Task description: Lay out everything from the start of the records down to the line containing "vão sempre tentar" as a Markdown table with the columns No. and Line, skipping blank lines and leaving the pictures out.

Given data:
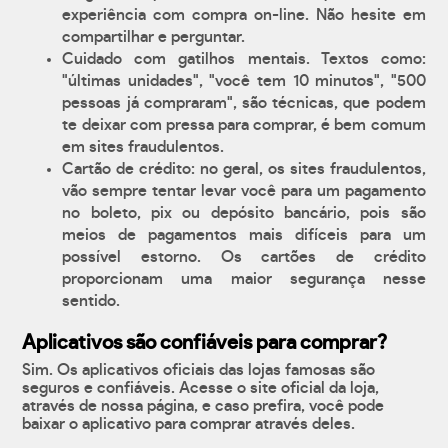
experiência com compra on-line. Não hesite em
compartilhar e perguntar.
Cuidado com gatilhos mentais. Textos como:
"últimas unidades", "você tem 10 minutos", "500
pessoas já compraram", são técnicas, que podem
te deixar com pressa para comprar, é bem comum
em sites fraudulentos.
Cartão de crédito: no geral, os sites fraudulentos,
vão sempre tentar levar você para um pagamento
no boleto, pix ou depósito bancário, pois são
meios de pagamentos mais difíceis para um
possível estorno. Os cartões de crédito
proporcionam uma maior segurança nesse
sentido.
Aplicativos são confiáveis para comprar?
Sim. Os aplicativos oficiais das lojas famosas são
seguros e confiáveis. Acesse o site oficial da loja,
através de nossa página, e caso prefira, você pode
baixar o aplicativo para comprar através deles.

The completed task:
| No. | Line |
|---|---|
| 1 | experiência com compra on-line. Não hesite em |
| 2 | compartilhar e perguntar. |
| 3 | Cuidado com gatilhos mentais. Textos como: |
| 4 | "últimas unidades", "você tem 10 minutos", "500 |
| 5 | pessoas já compraram", são técnicas, que podem |
| 6 | te deixar com pressa para comprar, é bem comum |
| 7 | em sites fraudulentos. |
| 8 | Cartão de crédito: no geral, os sites fraudulentos, |
| 9 | vão sempre tentar levar você para um pagamento |